梶尾真治『精霊探偵』新潮社、2005年

精霊探偵

「あなたのオーラが黄色なんですよ。これは嘘つきの兆候なんです。ほら、どんどん黄色が明るくなっていく。そうやって否定に否定を重ねると嘘がばれていきます」という内容や、「私の精霊がこのビルに住まう精霊と交信した結果、あなたは事件当日の午後3時半過ぎにこのビルの6階に居たということが分かっています。さあて、なぜあなたは警察には嘘の証言をしたのでしょうか」といった内容ではないかと本を手に取ったときは思ったのですが、さすがカジシンでした。

以下、ネタバレがあったりなかったり。

読み始めは、事故によって背後霊と会話が出来るようになってしまった主人公が、厭世的に物語るところでした。なかなか良い具合に後ろ向きで、楽しく読み進めていましたが、事件の様相が次々と明かされるに従って、いや、明かされるというよりは物語が進むに従って(としたほうが良いでしょうか)、実はミステリではなくSFなのだ、ということが分かってきました。この展開すら予想していなかったということは、僕の眼が曇っていることを示唆します。
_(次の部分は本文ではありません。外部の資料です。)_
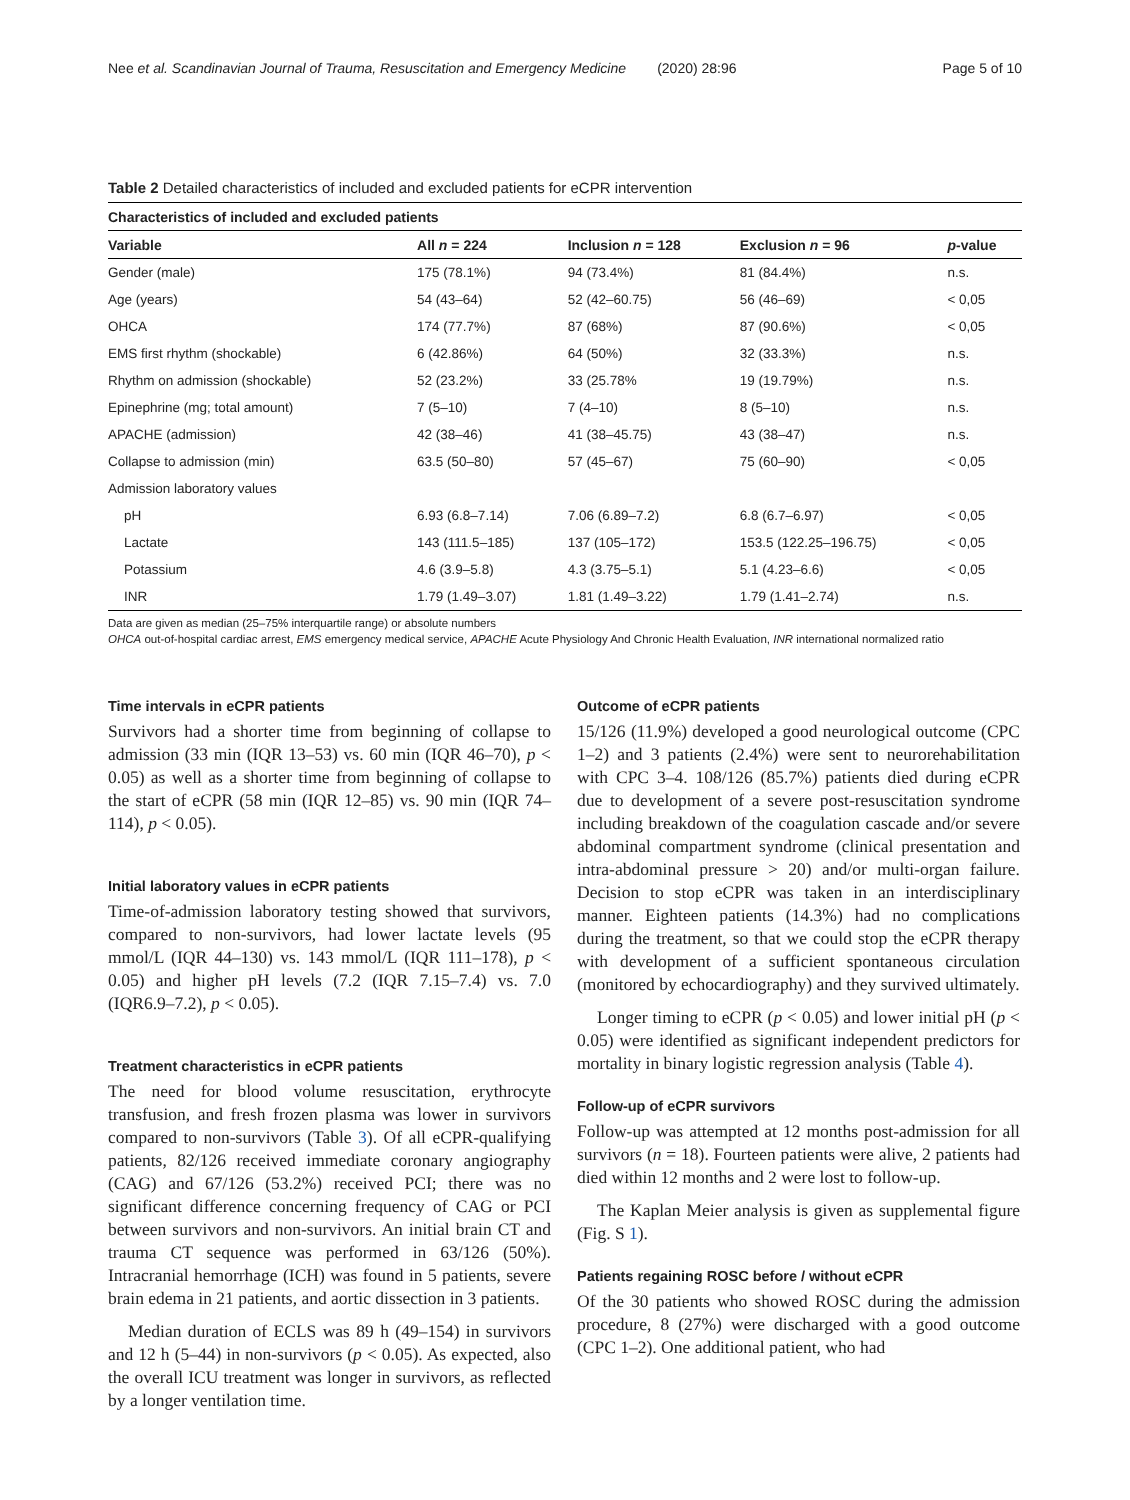Nee et al. Scandinavian Journal of Trauma, Resuscitation and Emergency Medicine (2020) 28:96 Page 5 of 10
Table 2 Detailed characteristics of included and excluded patients for eCPR intervention
| Characteristics of included and excluded patients | | | | |
| --- | --- | --- | --- | --- |
| Variable | All n = 224 | Inclusion n = 128 | Exclusion n = 96 | p -value |
| Gender (male) | 175 (78.1%) | 94 (73.4%) | 81 (84.4%) | n.s. |
| Age (years) | 54 (43–64) | 52 (42–60.75) | 56 (46–69) | < 0,05 |
| OHCA | 174 (77.7%) | 87 (68%) | 87 (90.6%) | < 0,05 |
| EMS first rhythm (shockable) | 6 (42.86%) | 64 (50%) | 32 (33.3%) | n.s. |
| Rhythm on admission (shockable) | 52 (23.2%) | 33 (25.78% | 19 (19.79%) | n.s. |
| Epinephrine (mg; total amount) | 7 (5–10) | 7 (4–10) | 8 (5–10) | n.s. |
| APACHE (admission) | 42 (38–46) | 41 (38–45.75) | 43 (38–47) | n.s. |
| Collapse to admission (min) | 63.5 (50–80) | 57 (45–67) | 75 (60–90) | < 0,05 |
| Admission laboratory values | | | | |
| pH | 6.93 (6.8–7.14) | 7.06 (6.89–7.2) | 6.8 (6.7–6.97) | < 0,05 |
| Lactate | 143 (111.5–185) | 137 (105–172) | 153.5 (122.25–196.75) | < 0,05 |
| Potassium | 4.6 (3.9–5.8) | 4.3 (3.75–5.1) | 5.1 (4.23–6.6) | < 0,05 |
| INR | 1.79 (1.49–3.07) | 1.81 (1.49–3.22) | 1.79 (1.41–2.74) | n.s. |
Data are given as median (25–75% interquartile range) or absolute numbers
OHCA out-of-hospital cardiac arrest, EMS emergency medical service, APACHE Acute Physiology And Chronic Health Evaluation, INR international normalized ratio
Time intervals in eCPR patients
Survivors had a shorter time from beginning of collapse to admission (33 min (IQR 13–53) vs. 60 min (IQR 46–70), p < 0.05) as well as a shorter time from beginning of collapse to the start of eCPR (58 min (IQR 12–85) vs. 90 min (IQR 74–114), p < 0.05).
Initial laboratory values in eCPR patients
Time-of-admission laboratory testing showed that survivors, compared to non-survivors, had lower lactate levels (95 mmol/L (IQR 44–130) vs. 143 mmol/L (IQR 111–178), p < 0.05) and higher pH levels (7.2 (IQR 7.15–7.4) vs. 7.0 (IQR6.9–7.2), p < 0.05).
Treatment characteristics in eCPR patients
The need for blood volume resuscitation, erythrocyte transfusion, and fresh frozen plasma was lower in survivors compared to non-survivors (Table 3). Of all eCPR-qualifying patients, 82/126 received immediate coronary angiography (CAG) and 67/126 (53.2%) received PCI; there was no significant difference concerning frequency of CAG or PCI between survivors and non-survivors. An initial brain CT and trauma CT sequence was performed in 63/126 (50%). Intracranial hemorrhage (ICH) was found in 5 patients, severe brain edema in 21 patients, and aortic dissection in 3 patients.
Median duration of ECLS was 89 h (49–154) in survivors and 12 h (5–44) in non-survivors (p < 0.05). As expected, also the overall ICU treatment was longer in survivors, as reflected by a longer ventilation time.
Outcome of eCPR patients
15/126 (11.9%) developed a good neurological outcome (CPC 1–2) and 3 patients (2.4%) were sent to neurorehabilitation with CPC 3–4. 108/126 (85.7%) patients died during eCPR due to development of a severe post-resuscitation syndrome including breakdown of the coagulation cascade and/or severe abdominal compartment syndrome (clinical presentation and intra-abdominal pressure > 20) and/or multi-organ failure. Decision to stop eCPR was taken in an interdisciplinary manner. Eighteen patients (14.3%) had no complications during the treatment, so that we could stop the eCPR therapy with development of a sufficient spontaneous circulation (monitored by echocardiography) and they survived ultimately.
Longer timing to eCPR (p < 0.05) and lower initial pH (p < 0.05) were identified as significant independent predictors for mortality in binary logistic regression analysis (Table 4).
Follow-up of eCPR survivors
Follow-up was attempted at 12 months post-admission for all survivors (n = 18). Fourteen patients were alive, 2 patients had died within 12 months and 2 were lost to follow-up.
The Kaplan Meier analysis is given as supplemental figure (Fig. S 1).
Patients regaining ROSC before / without eCPR
Of the 30 patients who showed ROSC during the admission procedure, 8 (27%) were discharged with a good outcome (CPC 1–2). One additional patient, who had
要所要所でミステリという枠組みを意識しながらか、丹念に物語を繋げていきながら、最後には突拍子もない次元にまで話を押し上げていく、という手法はさすがというべきでしょうか。何だか分からないままに話は終わりましたが、異なるものに日常をこれほどまでに侵食されながらも、恩田陸小野不由美ほどの恐怖感に纏わり憑かれなかったのは、やはりカジシンの魅力でしょうか。

何はともあれ、黒猫が良いです。猫はいい。